Оставив Фанкиля у парадной в компании словоохотливых дворников, с лошадьми, Вертура поднялся в свою квартиру. Здесь тоже было распахнуто окно. Мариса сидела у стола, закатав рукава чтобы не испачкались в чернилах, работала с каким-то текстом. Ее белая рубашка и волосы были растрепаны сквозняком, но в комнате было тепло от жарко натопленной печи.
— Мэтр Тралле распорядился… — крепко обхватив ее за теплые плечи, обнял ее со спины, что есть силы прижался лицом к ее голове, затерся щекой об ее затылок, сказал ей детектив.
— Я сделала специально для тебя новую прическу, а ты и не заметил! — с сокрушенным видом, наматывая на палец прядь волос, отстранилась от его ласк, перебила его Мариса.
— Да, красиво — с улыбкой согласился он и, положив ладони ей на плечи, взялся за ее волосы, принялся пропускать их через пальцы, гладить их.
— Не трожь руками, я их только вчера помыла! — неприязненно дернула плечом, бросила она в ответ.
— А ну хватит тут бездельничать, стерва! Марш на службу и быстро! — сильно сжал ее плечи, надавил всем весом, нахмурился детектив — все, рыцари и принцессы кончились, тебя ждут швабра, тряпки, немытый пол и ведро грязной воды.
Мариса встала со стула, ловким красивым движением оправила подол юбки, подошла в упор к с готовностью обнявшему ее Вертуре и, со счастливой улыбкой запрокинула голову, зажмурилась, прогнулась назад спиной, демонстрируя ему свою жилистую крепкую шею.
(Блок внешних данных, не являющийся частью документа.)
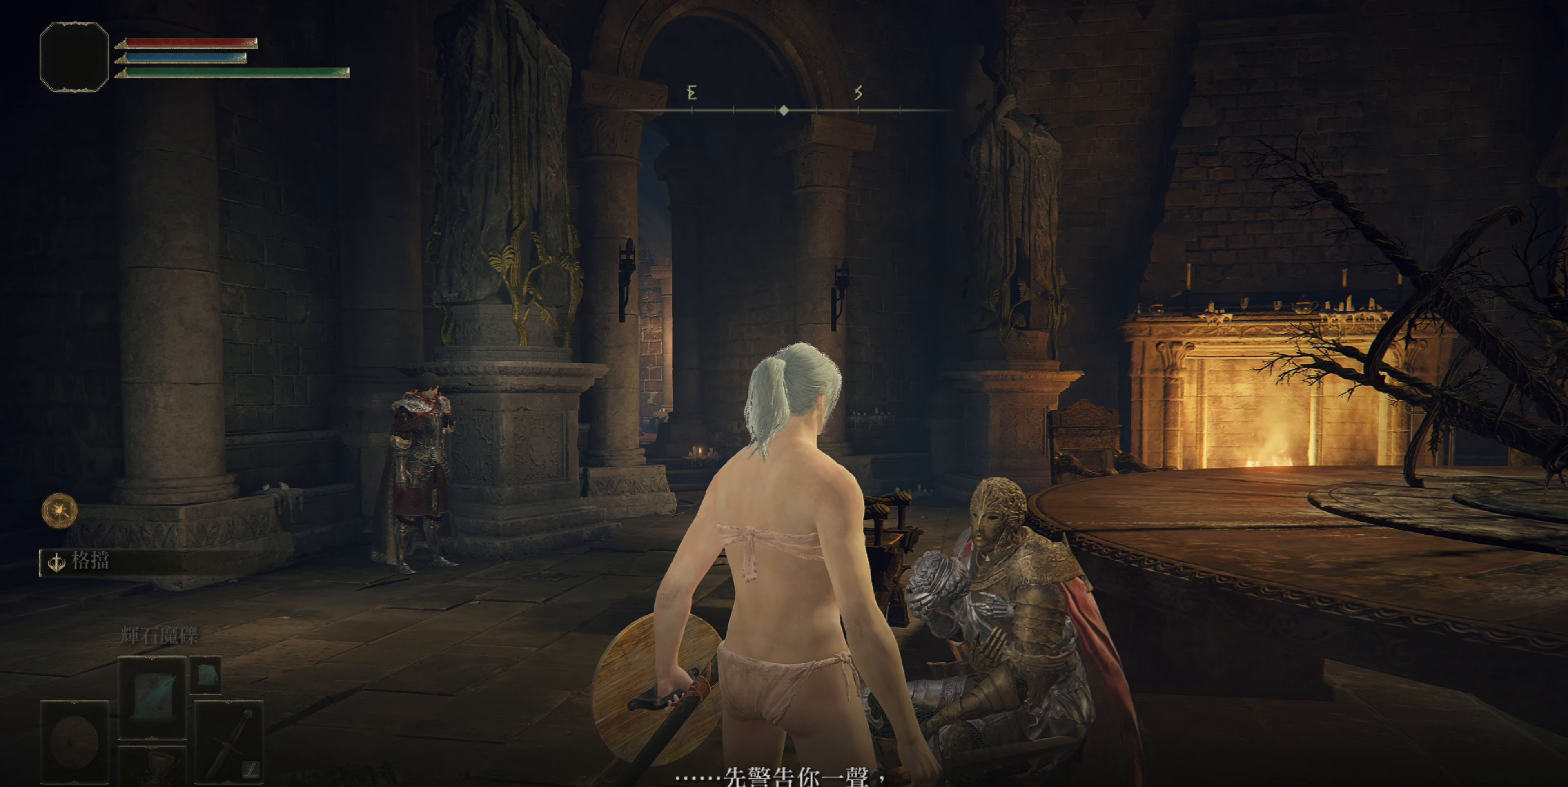
{"buttons": ["CROSS"], "left_stick": "center", "right_stick": "center", "events": [[50, "CROSS", "down"], [117, "CROSS", "up"], [483, "CROSS", "down"]]}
— Тебе хорошо с такими волосами — заверил детектив, лаская ее бока и спину, касаясь ладонью ее лица, с улыбкой любуясь ее новым обличьем — почти как леди Вероника.
— Ага! — самодовольно ответила она, энергично схватила его руками за шею и лицо и привлекла к себе.
— А правда что в Лире есть собор, который все называют «пианино»? — густо дымя трубками, лукаво интересовались старики, консьерж и его друг, у Фанкиля, что важно сидел, откинувшись в седле.
— Собор Святого Петра — уточнил тот — да у него черно-белая колоннада, снизу, с улиц, примерно так и выглядит.
— А Мазини это известный художник? — уже со смехом не унимались, допытывались они у рыцаря — врут, или нет?
— Довезем до конторы? — указал на вышедшую следом за ним на улицу, потеплее кутающуюся в тяжелый темный плащ Марису, детектив.
— Не выйдет — пожал плечами Фанкиль и похлопал по высокой луке седла между своих колен — эти седла, чтобы при погоне не вылететь, а не для того, чтобы кого-то возить. Для полицейских. Не для героев и их девиц. И боком на таком тоже неудобно, проверяли, ничего хорошего не вышло.
— Вот неудачники! — с наигранной досадой покачала головой Мариса.
И, махнув на прощение рукой, быстро зашагала прочь в сторону проспекта Рыцарей.
Дюка они нашли у себя дома, в одном из кварталов у Южной Куртины. Оставив лошадей какому-то невнятному, лохматому дворнику, вошли в огромное, четырехэтажное сумрачное строение, притулившееся к высокой скальной стене одного из тех серых каменистых холмов, которые Вертура видел с балкона герцогского дворца, в день фестиваля, когда они ездили на турнир, а потом в слободу святого Саввы, к Сталелитейным.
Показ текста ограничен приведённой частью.